According to a recent report from the Edmonton Police Commission, Edmonton police recorded less than 100 instances of cannabis-impaired driving in 2018. Shortly after cannabis legalization, the Edmonton Police Service marked the police reports in which police officers indicated they believed that the driver was operating the vehicle under the influence of cannabis. The cannabis-related impaired driving statistics were compiled in order to determine the effects of cannabis legalization on the number of impaired driving cases. Prior to this procedure, cases of suspected impairment were categorized as either alcohol- or drug-related, without specifying cannabis in the records.
According to the results of the report, the percentage of drug-impaired driving has increased from 5.1% to 12.2% since 2016. According to previous commission results, impaired driving overall has been decreasing since 2012, but in 2018, there was a small increase of 0.8%.

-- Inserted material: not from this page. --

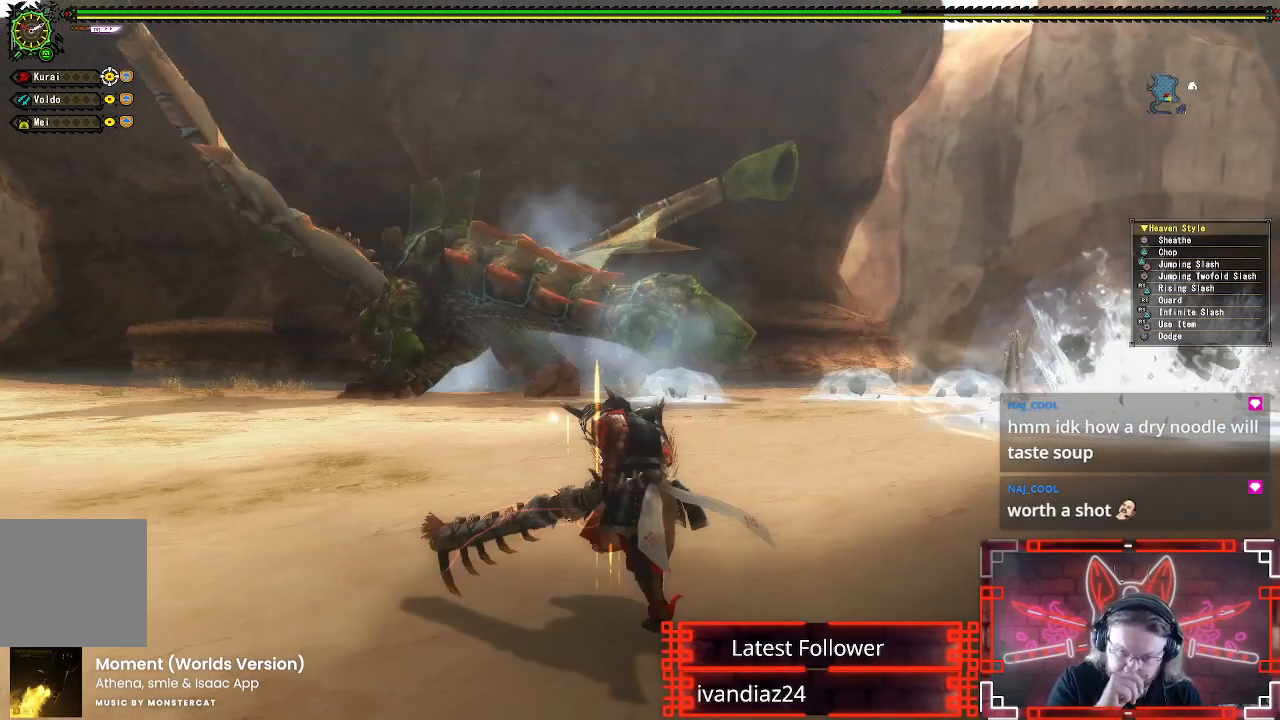
{"buttons": [], "left_stick": "up-left", "right_stick": "center", "events": []}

“The thing that really concerns me about cannabis isn’t necessarily the crime but it’s the driving part… I don’t think we have solved that and as you can see, when we look at impaired driving, it’s not just generally alcohol, it’s not just generally marijuana, it’s generally drugs and alcohol.”Dale McFee, Chief of Edmonton Police as reported in The Edmonton Journal
Cal Shafer, Edmonton Police strategy analyst, said while presenting the findings of the report to the commission, “That could be cannabis, that could be other drugs, it could be that we had a substantial increase in our members who are trained … and better able to detect and investigate those events.”
The report reveals that the impact of cannabis has been minimal on the incidence of impaired driving. However, according to the analysis, the supply chain shortage needs to be taken into consideration when examining these data. Due to the shortage of cannabis, retailers have only been provided with 20% of sale orders.
These results correlate to the numbers compiled by Canadian police in November of 2018, one month after legalization of cannabis. According to the statistics reported by CBC News, police forces across Canada, including Manitoba RCMP, Vancouver police, and Toronto police had carried out several cannabis-impaired driving investigations in the first months of cannabis legalization. The results of these investigations did not find any significant increase in the number of incidents of cannabis-impaired driving. However, there is a record of traffic-related tickets issued because cannabis was not properly stored or passengers were consuming it in the vehicle.
Canadian police have not seen a spike in cannabis-impaired driving one month since legalization, but there needs to be more awareness of laws around storing cannabis in vehicles and passengers smoking it, law enforcement officials say.